Después de que el coronel enviase a un ordenanza con el recado, Poirot preguntó:

—¿Quiénes forman esa familia?

—Su nombre es Boynton. Dos hijos varones, uno de ellos casado. Su mujer es una joven atractiva y agradable, del tipo tranquilo y sensible. Y dos hijas. Ambas muy guapas, pero con estilos totalmente diferentes. La más joven es un poco nerviosa, pero puede que sea tan sólo por la impresión.

—Boynton —dijo Poirot arqueando las cejas—. Curioso… muy curioso.
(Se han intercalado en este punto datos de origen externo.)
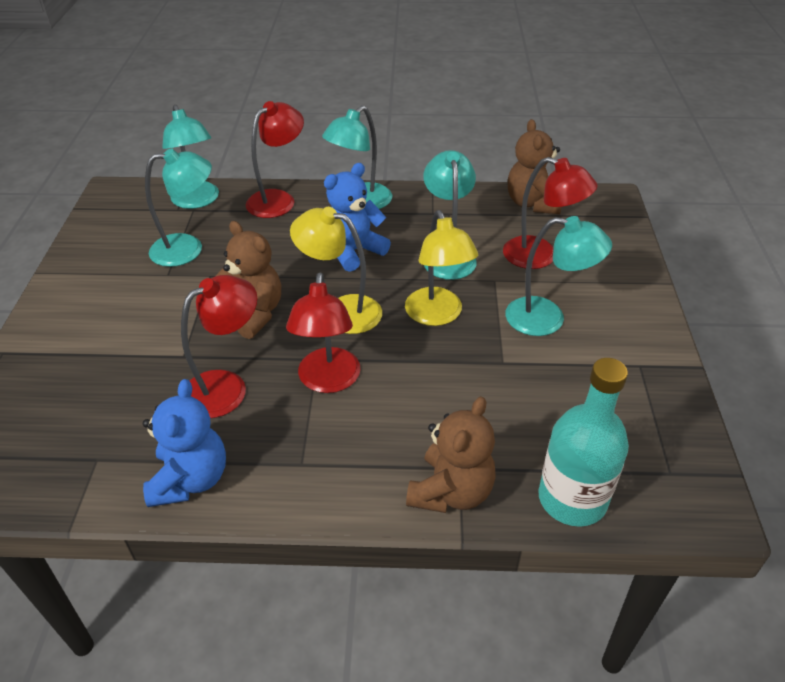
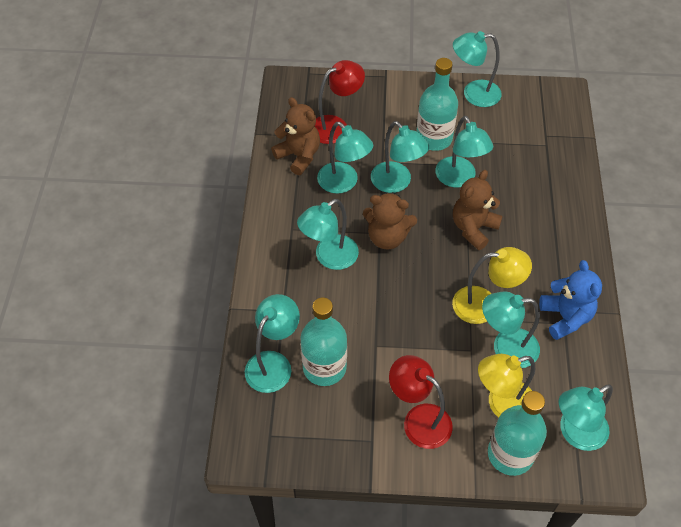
blue teddy bear: [143,379,226,507] [324,163,391,272] = 2 -> [539,260,602,340] = 1
red lamp: [181,275,257,418] [246,101,304,218] [286,272,361,393] [503,157,598,269] = 4 -> [315,60,365,144] [389,355,453,449] = 2
turquoise bottle: [538,358,629,527] = 1 -> [300,298,347,386] [417,58,458,151] [488,391,547,476] = 3
turquoise lamp: [145,148,212,267] [162,104,219,209] [322,106,392,209] [423,150,477,280] [505,216,612,336] = 5 -> [245,294,300,393] [297,199,359,270] [317,122,373,194] [371,121,429,193] [435,116,493,187] [453,31,502,107] [482,292,540,368] [559,384,613,451] = 8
Carbury lo miró inquisitivamente, guiñando un ojo. Pero como Poirot no agregó nada, prosiguió él mismo:

—¡Parece ser que la madre era insoportable! Había que servirla en todo y tenía a la familia entera bailando a su alrededor. Y también tenía las cuerdas de la bolsa. Ninguno de ellos poseía un penique que fuera suyo.

—¡Muy interesante! ¿Sabe a quién va a parar la fortuna?

—Lo pregunté, como sin darle importancia. La dividirán a partes iguales entre todos.

Poirot asintió con la cabeza. Después preguntó:

—¿Cree usted que todos están implicados?

—No sé. Ahí está el problema. ¿Se trata de un plan fraguado de común acuerdo o fue la idea brillante de uno de ellos? No lo sé. ¡A lo mejor todo es una lucubración mía! En definitiva, me gustaría conocer su opinión como profesional. ¡Ah, aquí llega Gerard!